Proprotein convertase subtilisin/kexin 9 (PCSK9) has emerged as a popular target in the development of new cholesterol-lowering drugs and therapeutic interventions for atherosclerosis. PCSK9 could accelerate atherosclerosis through mechanisms beyond the degradation of the hepatic low-density lipoprotein receptor. Several clinical studies suggested that PCSK9 is involved in atherosclerotic inflammation. Accordingly, this study aimed to explore the role of PCSK9 in vascular inflammation that promotes atherosclerotic progression. We examined whether PCSK9 silencing via transduction with the lentivirus-mediated PCSK9 shRNA (LV-PCSK9 shRNA) vector affects the formation of vascular lesions in hyperlipidemia-induced atherosclerosis in apolipoprotein E knockout (apoE KO) mice.
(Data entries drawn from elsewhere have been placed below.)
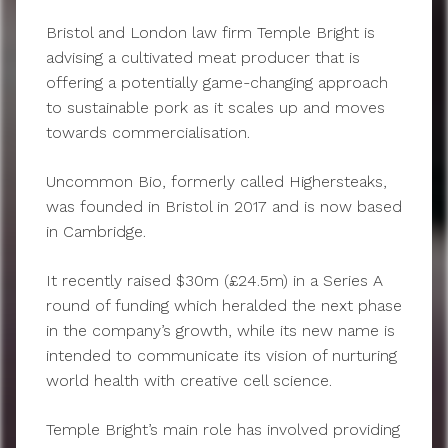
Bristol and London law firm Temple Bright is
advising a cultivated meat producer that is
offering a potentially game-changing approach
to sustainable pork as it scales up and moves
towards commercialisation.
Uncommon Bio, formerly called Highersteaks,
was founded in Bristol in 2017 and is now based
in Cambridge.
It recently raised $30m (£24.5m) in a Series A
round of funding which heralded the next phase
in the company’s growth, while its new name is
intended to communicate its vision of nurturing
world health with creative cell science.
Temple Bright’s main role has involved providing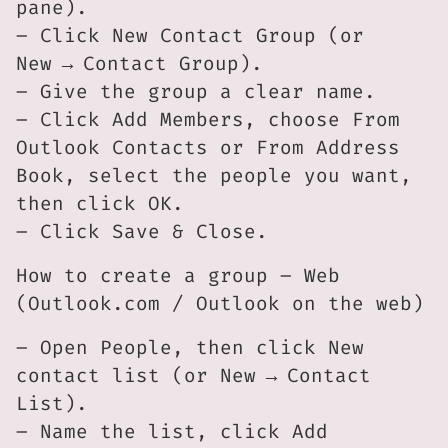
pane).
– Click New Contact Group (or
New → Contact Group).
– Give the group a clear name.
– Click Add Members, choose From
Outlook Contacts or From Address
Book, select the people you want,
then click OK.
– Click Save & Close.
How to create a group – Web
(Outlook.com / Outlook on the web)
– Open People, then click New
contact list (or New → Contact
List).
– Name the list, click Add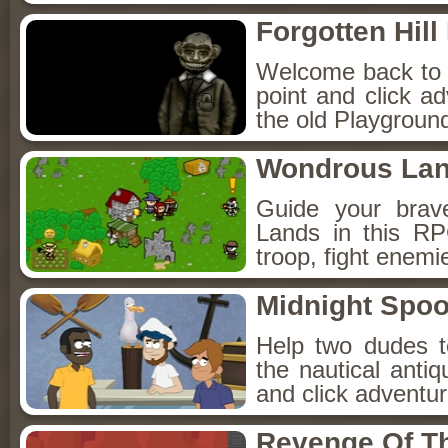
Forgotten Hil
Welcome back to Fo
point and click a
the old Playground
Wondrous La
Guide your brav
Lands in this R
troop, fight enemi
Midnight Spoo
Help two dudes t
the nautical anti
and click adventu
Revenge Of T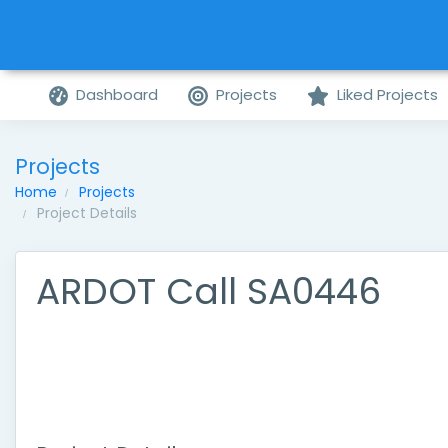
Dashboard
Projects
Liked Projects
Projects
Home
Projects
Project Details
ARDOT Call SA0446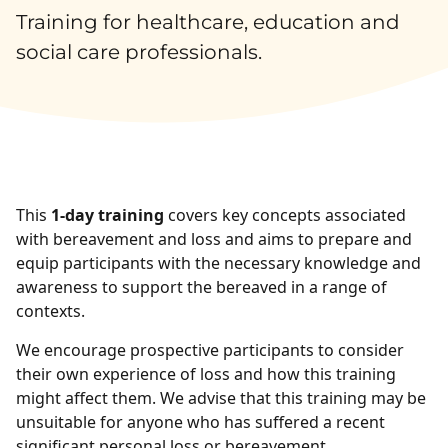
Training for healthcare, education and
social care professionals.
This
1-day training
covers key concepts associated
with bereavement and loss and aims to prepare and
equip participants with the necessary knowledge and
awareness to support the bereaved in a range of
contexts.
We encourage prospective participants to consider
their own experience of loss and how this training
might affect them. We advise that this training may be
unsuitable for anyone who has suffered a recent
significant personal loss or bereavement.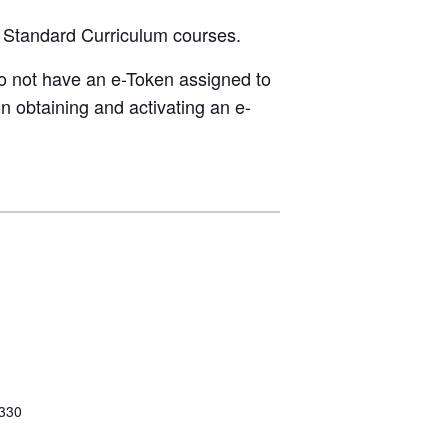
g Standard Curriculum courses.
do not have an e-Token assigned to
n obtaining and activating an e-
 330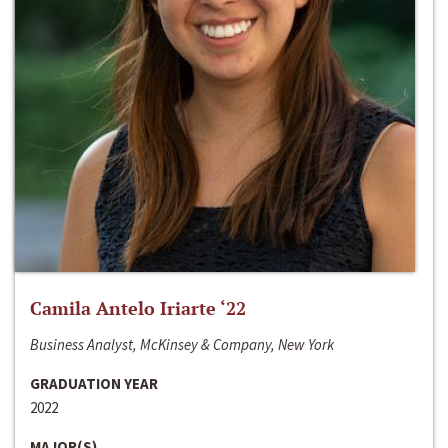
Camila Antelo Iriarte ‘22
Business Analyst, McKinsey & Company, New York
GRADUATION YEAR
2022
MAJOR(S)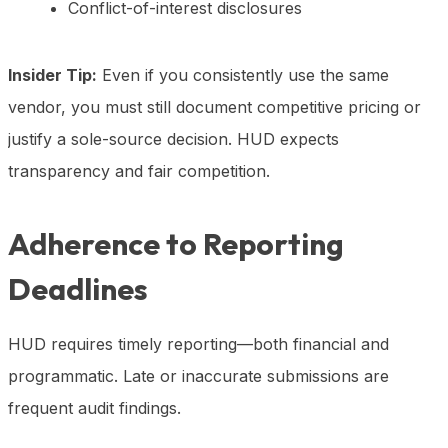
Conflict-of-interest disclosures
Insider Tip:
Even if you consistently use the same
vendor, you must still document competitive pricing or
justify a sole-source decision. HUD expects
transparency and fair competition.
Adherence to Reporting
Deadlines
HUD requires timely reporting—both financial and
programmatic. Late or inaccurate submissions are
frequent audit findings.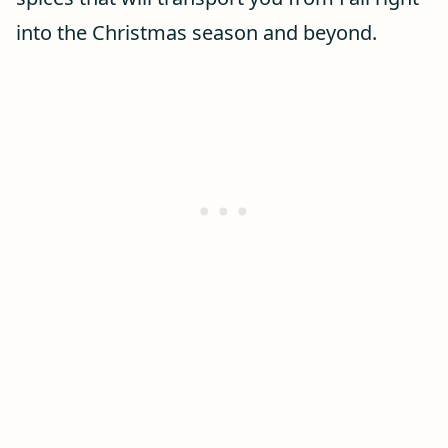
into the Christmas season and beyond.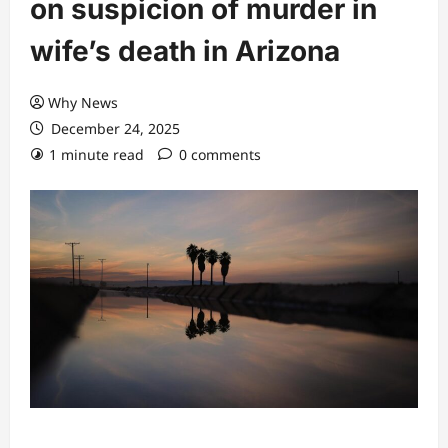
on suspicion of murder in
wife’s death in Arizona
Why News
December 24, 2025
1 minute read
0 comments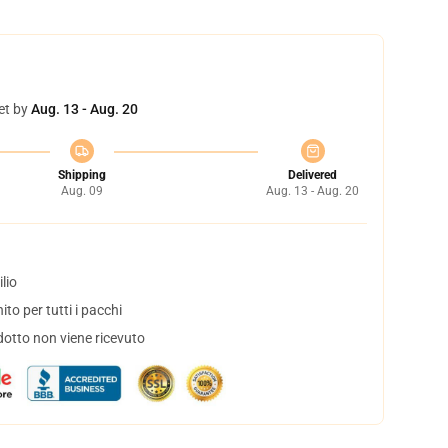
et by
Aug. 13 - Aug. 20
Shipping
Delivered
Aug. 09
Aug. 13 - Aug. 20
lio
to per tutti i pacchi
dotto non viene ricevuto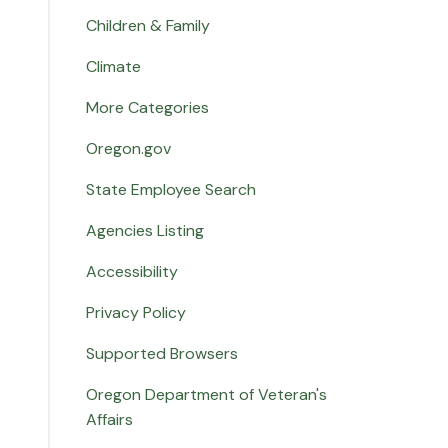
Children & Family
Climate
More Categories
Oregon.gov
State Employee Search
Agencies Listing
Accessibility
Privacy Policy
Supported Browsers
Oregon Department of Veteran's
Affairs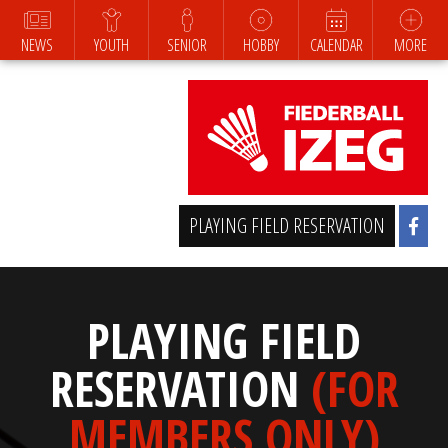
NEWS
YOUTH
SENIOR
HOBBY
CALENDAR
MORE
PLAYING FIELD RESERVATION
PLAYING FIELD
RESERVATION
(FOR
MEMBERS ONLY)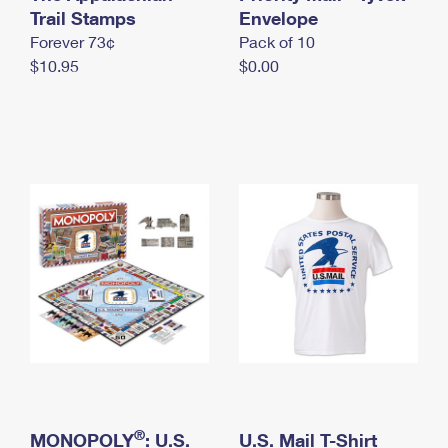
International Business Shipping
Trail Stamps
First-Class Mail International
Envelope
Money Orders
Forever 73¢
Pack of 10
Managing Business Mail
Filing an International Claim
Filing a Claim
$10.95
$0.00
USPS & Web Tools APIs
Requesting an International Refund
Requesting a Refund
Prices
®
MONOPOLY
: U.S.
U.S. Mail T-Shirt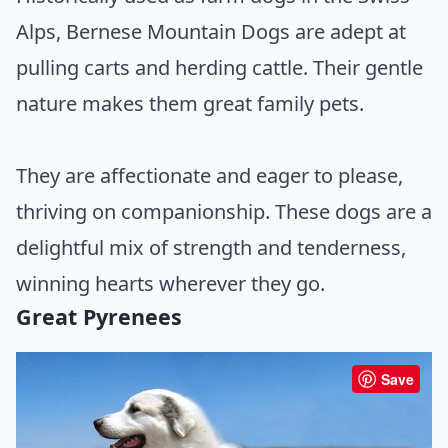
Alps, Bernese Mountain Dogs are adept at
pulling carts and herding cattle. Their gentle
nature makes them great family pets.
They are affectionate and eager to please,
thriving on companionship. These dogs are a
delightful mix of strength and tenderness,
winning hearts wherever they go.
Great Pyrenees
Save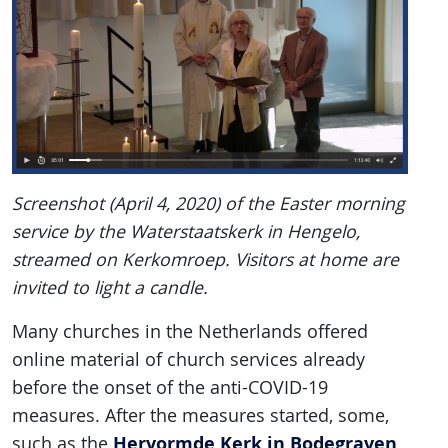
Screenshot (April 4, 2020) of the Easter morning
service by the Waterstaatskerk in Hengelo,
streamed on Kerkomroep. Visitors at home are
invited to light a candle.
Many churches in the Netherlands offered
online material of church services already
before the onset of the anti-COVID-19
measures. After the measures started, some,
Hervormde Kerk in Bodegraven
such as the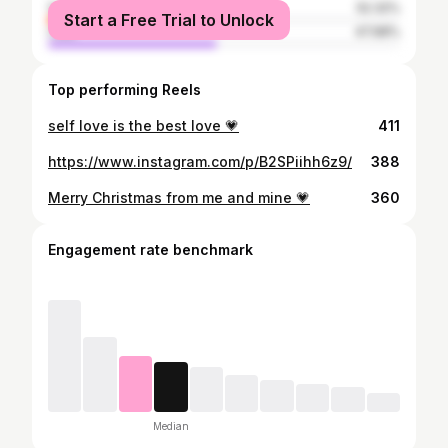
female
52.32%
Start a Free Trial to Unlock
male
47.68%
Top performing Reels
self love is the best love 💗
411
https://www.instagram.com/p/B2SPiihh6z9/
388
Merry Christmas from me and mine 💗
360
Engagement rate benchmark
Median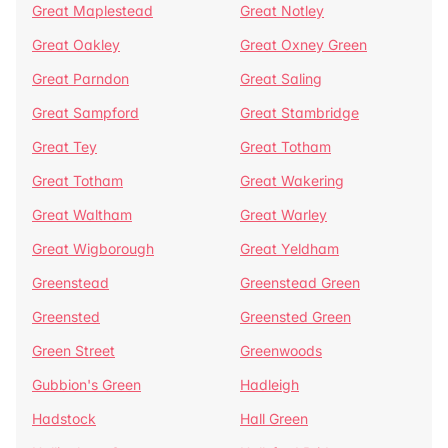
Great Maplestead
Great Notley
Great Oakley
Great Oxney Green
Great Parndon
Great Saling
Great Sampford
Great Stambridge
Great Tey
Great Totham
Great Totham
Great Wakering
Great Waltham
Great Warley
Great Wigborough
Great Yeldham
Greenstead
Greenstead Green
Greensted
Greensted Green
Green Street
Greenwoods
Gubbion's Green
Hadleigh
Hadstock
Hall Green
In vitro, the effects of PCSK9 on oxLDL-induced macrophages inflammation were investigate using LV-PCSK9 and LV-PCSK9 shRNA for PCSK9 overexpression and PCSK9 silencing. Immunohistochemical analysis showed that PCSK9 expression increased within atherosclerotic plaques in apoE KO mice. These in vivo results showed that the LV-PCSK9 shRNA group of mice developed less aortic atherosclerotic plaques compared with the control group. These lesions also had the reduced number of macrophages and decreased expression of vascular inflammation regulators, such as tumor necrosis factor-α, interleukin 1 beta, monocyte chemoattractant protein-1, toll-like receptor 4 and nuclear factor kappa B (NF-κB). We further showed that PCSK9 overexpression in macrophages in vitro increased the secretion of oxLDL-induced proinflammatory cytokines. PCSK9 overexpression upregulated TLR4 expression and increased p-IκBα levels, IkBα degradation, and NF-κB nuclear translocation in macrophages, but PCSK9 knockdown had the opposite effects in oxLDL-treated macrophages. PCSK9 gene interference could suppress atherosclerosis directly through decreasing vascular inflammation and inhibiting the TLR4/NF-κB signaling pathway without affecting plasma cholesterol level in high-fat diet-fed apoE KO mice. PCSK9 may be an inflammatory mediator in the pathogenesis of atherosclerosis. •PCSK9 silencing directly decreases vascular inflammation in apoE KO mice.•PCSK9 silencing reduces the expression of TLR4 and NF-κB in the atherosclerotic aortas of apoE KO mice.•PCSK9 promotes inflammatory cytokine secretion in RAW264.7 macrophage.•PCSK9 activates the TLR4/NF-κB pathway in RAW264.7 macrophage.